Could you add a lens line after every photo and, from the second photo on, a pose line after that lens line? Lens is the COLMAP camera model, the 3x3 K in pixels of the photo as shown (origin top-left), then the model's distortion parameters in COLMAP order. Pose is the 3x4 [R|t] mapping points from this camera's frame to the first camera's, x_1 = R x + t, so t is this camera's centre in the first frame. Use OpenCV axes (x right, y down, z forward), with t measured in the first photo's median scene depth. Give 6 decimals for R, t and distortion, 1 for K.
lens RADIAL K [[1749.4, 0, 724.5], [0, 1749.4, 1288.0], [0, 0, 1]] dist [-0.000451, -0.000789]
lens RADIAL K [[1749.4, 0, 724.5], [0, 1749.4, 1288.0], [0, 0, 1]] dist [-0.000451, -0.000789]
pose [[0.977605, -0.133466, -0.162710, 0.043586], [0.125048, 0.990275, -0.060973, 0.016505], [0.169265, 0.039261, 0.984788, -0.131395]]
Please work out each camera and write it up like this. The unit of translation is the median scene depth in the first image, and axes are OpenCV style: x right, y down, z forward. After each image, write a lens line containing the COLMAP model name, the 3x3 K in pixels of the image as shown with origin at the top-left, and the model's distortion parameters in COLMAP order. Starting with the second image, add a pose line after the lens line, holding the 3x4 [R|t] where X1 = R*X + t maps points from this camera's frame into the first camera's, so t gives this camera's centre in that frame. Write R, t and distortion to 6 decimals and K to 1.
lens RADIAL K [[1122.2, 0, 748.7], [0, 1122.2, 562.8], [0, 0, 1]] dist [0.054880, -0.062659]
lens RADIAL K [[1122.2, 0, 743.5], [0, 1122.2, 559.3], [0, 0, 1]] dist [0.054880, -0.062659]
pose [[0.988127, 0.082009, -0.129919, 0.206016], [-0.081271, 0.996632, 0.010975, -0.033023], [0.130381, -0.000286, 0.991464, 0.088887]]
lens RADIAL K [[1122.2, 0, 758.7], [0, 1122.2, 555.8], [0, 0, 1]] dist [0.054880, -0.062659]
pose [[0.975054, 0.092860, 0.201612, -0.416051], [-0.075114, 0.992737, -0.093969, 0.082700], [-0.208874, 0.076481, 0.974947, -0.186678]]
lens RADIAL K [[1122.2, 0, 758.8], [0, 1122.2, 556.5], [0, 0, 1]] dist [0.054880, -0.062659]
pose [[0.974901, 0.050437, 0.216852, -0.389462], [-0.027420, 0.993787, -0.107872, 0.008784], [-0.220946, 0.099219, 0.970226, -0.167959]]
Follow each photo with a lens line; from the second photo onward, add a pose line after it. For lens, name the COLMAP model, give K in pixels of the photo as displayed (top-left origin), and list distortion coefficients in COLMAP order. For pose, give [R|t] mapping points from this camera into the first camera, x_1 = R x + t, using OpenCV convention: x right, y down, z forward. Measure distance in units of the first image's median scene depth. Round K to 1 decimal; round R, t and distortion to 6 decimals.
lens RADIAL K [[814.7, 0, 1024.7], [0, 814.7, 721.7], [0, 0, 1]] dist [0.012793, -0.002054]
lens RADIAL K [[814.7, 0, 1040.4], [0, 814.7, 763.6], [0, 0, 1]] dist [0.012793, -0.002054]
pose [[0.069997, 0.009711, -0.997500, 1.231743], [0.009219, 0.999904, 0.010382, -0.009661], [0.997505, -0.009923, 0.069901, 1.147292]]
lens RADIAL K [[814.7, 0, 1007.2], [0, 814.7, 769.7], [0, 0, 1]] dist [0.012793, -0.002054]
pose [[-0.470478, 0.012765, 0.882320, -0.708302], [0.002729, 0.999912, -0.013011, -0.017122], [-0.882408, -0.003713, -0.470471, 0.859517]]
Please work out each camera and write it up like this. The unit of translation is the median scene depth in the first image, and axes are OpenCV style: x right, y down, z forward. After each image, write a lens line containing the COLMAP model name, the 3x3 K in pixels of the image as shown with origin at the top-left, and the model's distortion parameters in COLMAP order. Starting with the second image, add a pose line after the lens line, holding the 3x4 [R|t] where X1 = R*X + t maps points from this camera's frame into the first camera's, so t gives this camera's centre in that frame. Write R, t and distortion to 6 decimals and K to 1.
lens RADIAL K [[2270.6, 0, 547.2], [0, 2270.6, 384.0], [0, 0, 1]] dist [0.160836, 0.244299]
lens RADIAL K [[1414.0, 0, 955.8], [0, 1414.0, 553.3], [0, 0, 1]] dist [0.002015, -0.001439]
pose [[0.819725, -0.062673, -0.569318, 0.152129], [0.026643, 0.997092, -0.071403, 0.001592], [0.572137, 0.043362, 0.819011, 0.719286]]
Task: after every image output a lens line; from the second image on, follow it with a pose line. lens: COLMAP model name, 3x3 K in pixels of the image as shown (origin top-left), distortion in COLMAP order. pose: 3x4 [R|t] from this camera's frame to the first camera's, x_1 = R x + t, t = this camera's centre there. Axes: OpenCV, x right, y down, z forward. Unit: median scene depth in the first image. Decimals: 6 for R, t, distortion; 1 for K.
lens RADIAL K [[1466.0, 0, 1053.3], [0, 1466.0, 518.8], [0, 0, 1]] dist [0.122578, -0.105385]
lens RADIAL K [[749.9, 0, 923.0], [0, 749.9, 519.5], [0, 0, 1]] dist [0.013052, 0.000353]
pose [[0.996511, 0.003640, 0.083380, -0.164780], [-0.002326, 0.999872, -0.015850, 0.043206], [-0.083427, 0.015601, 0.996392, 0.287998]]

### What is needed
Nothing may be dropped or altered; repeat every record in full.

### Output for this exercise
Could you add a lens line after every photo and, from the second photo on, a pose line after that lens line? Lens is the COLMAP camera model, the 3x3 K in pixels of the photo as shown (origin top-left), then the model's distortion parameters in COLMAP order. Pose is the 3x4 [R|t] mapping points from this camera's frame to the first camera's, x_1 = R x + t, so t is this camera's centre in the first frame. Use OpenCV axes (x right, y down, z forward), with t measured in the first photo's median scene depth. Give 6 decimals for R, t and distortion, 1 for K.
lens RADIAL K [[1749.4, 0, 724.5], [0, 1749.4, 1288.0], [0, 0, 1]] dist [-0.000451, -0.000789]
lens RADIAL K [[1749.4, 0, 724.5], [0, 1749.4, 1288.0], [0, 0, 1]] dist [-0.000451, -0.000789]
pose [[0.977605, -0.133466, -0.162710, 0.043586], [0.125048, 0.990275, -0.060973, 0.016505], [0.169265, 0.039261, 0.984788, -0.131395]]
Please work out each camera and write it up like this. The unit of translation is the median scene depth in the first image, and axes are OpenCV style: x right, y down, z forward. After each image, write a lens line containing the COLMAP model name, the 3x3 K in pixels of the image as shown with origin at the top-left, and the model's distortion parameters in COLMAP order. Starting with the second image, add a pose line after the lens line, holding the 3x4 [R|t] where X1 = R*X + t maps points from this camera's frame into the first camera's, so t gives this camera's centre in that frame. Write R, t and distortion to 6 decimals and K to 1.
lens RADIAL K [[1122.2, 0, 748.7], [0, 1122.2, 562.8], [0, 0, 1]] dist [0.054880, -0.062659]
lens RADIAL K [[1122.2, 0, 743.5], [0, 1122.2, 559.3], [0, 0, 1]] dist [0.054880, -0.062659]
pose [[0.988127, 0.082009, -0.129919, 0.206016], [-0.081271, 0.996632, 0.010975, -0.033023], [0.130381, -0.000286, 0.991464, 0.088887]]
lens RADIAL K [[1122.2, 0, 758.7], [0, 1122.2, 555.8], [0, 0, 1]] dist [0.054880, -0.062659]
pose [[0.975054, 0.092860, 0.201612, -0.416051], [-0.075114, 0.992737, -0.093969, 0.082700], [-0.208874, 0.076481, 0.974947, -0.186678]]
lens RADIAL K [[1122.2, 0, 758.8], [0, 1122.2, 556.5], [0, 0, 1]] dist [0.054880, -0.062659]
pose [[0.974901, 0.050437, 0.216852, -0.389462], [-0.027420, 0.993787, -0.107872, 0.008784], [-0.220946, 0.099219, 0.970226, -0.167959]]
Follow each photo with a lens line; from the second photo onward, add a pose line after it. For lens, name the COLMAP model, give K in pixels of the photo as displayed (top-left origin), and list distortion coefficients in COLMAP order. For pose, give [R|t] mapping points from this camera into the first camera, x_1 = R x + t, using OpenCV convention: x right, y down, z forward. Measure distance in units of the first image's median scene depth. Round K to 1 decimal; round R, t and distortion to 6 decimals.
lens RADIAL K [[814.7, 0, 1024.7], [0, 814.7, 721.7], [0, 0, 1]] dist [0.012793, -0.002054]
lens RADIAL K [[814.7, 0, 1040.4], [0, 814.7, 763.6], [0, 0, 1]] dist [0.012793, -0.002054]
pose [[0.069997, 0.009711, -0.997500, 1.231743], [0.009219, 0.999904, 0.010382, -0.009661], [0.997505, -0.009923, 0.069901, 1.147292]]
lens RADIAL K [[814.7, 0, 1007.2], [0, 814.7, 769.7], [0, 0, 1]] dist [0.012793, -0.002054]
pose [[-0.470478, 0.012765, 0.882320, -0.708302], [0.002729, 0.999912, -0.013011, -0.017122], [-0.882408, -0.003713, -0.470471, 0.859517]]
Please work out each camera and write it up like this. The unit of translation is the median scene depth in the first image, and axes are OpenCV style: x right, y down, z forward. After each image, write a lens line containing the COLMAP model name, the 3x3 K in pixels of the image as shown with origin at the top-left, and the model's distortion parameters in COLMAP order. Starting with the second image, add a pose line after the lens line, holding the 3x4 [R|t] where X1 = R*X + t maps points from this camera's frame into the first camera's, so t gives this camera's centre in that frame. Write R, t and distortion to 6 decimals and K to 1.
lens RADIAL K [[2270.6, 0, 547.2], [0, 2270.6, 384.0], [0, 0, 1]] dist [0.160836, 0.244299]
lens RADIAL K [[1414.0, 0, 955.8], [0, 1414.0, 553.3], [0, 0, 1]] dist [0.002015, -0.001439]
pose [[0.819725, -0.062673, -0.569318, 0.152129], [0.026643, 0.997092, -0.071403, 0.001592], [0.572137, 0.043362, 0.819011, 0.719286]]
Task: after every image output a lens line; from the second image on, follow it with a pose line. lens: COLMAP model name, 3x3 K in pixels of the image as shown (origin top-left), distortion in COLMAP order. pose: 3x4 [R|t] from this camera's frame to the first camera's, x_1 = R x + t, t = this camera's centre there. Axes: OpenCV, x right, y down, z forward. Unit: median scene depth in the first image. Decimals: 6 for R, t, distortion; 1 for K.
lens RADIAL K [[1466.0, 0, 1053.3], [0, 1466.0, 518.8], [0, 0, 1]] dist [0.122578, -0.105385]
lens RADIAL K [[749.9, 0, 923.0], [0, 749.9, 519.5], [0, 0, 1]] dist [0.013052, 0.000353]
pose [[0.996511, 0.003640, 0.083380, -0.164780], [-0.002326, 0.999872, -0.015850, 0.043206], [-0.083427, 0.015601, 0.996392, 0.287998]]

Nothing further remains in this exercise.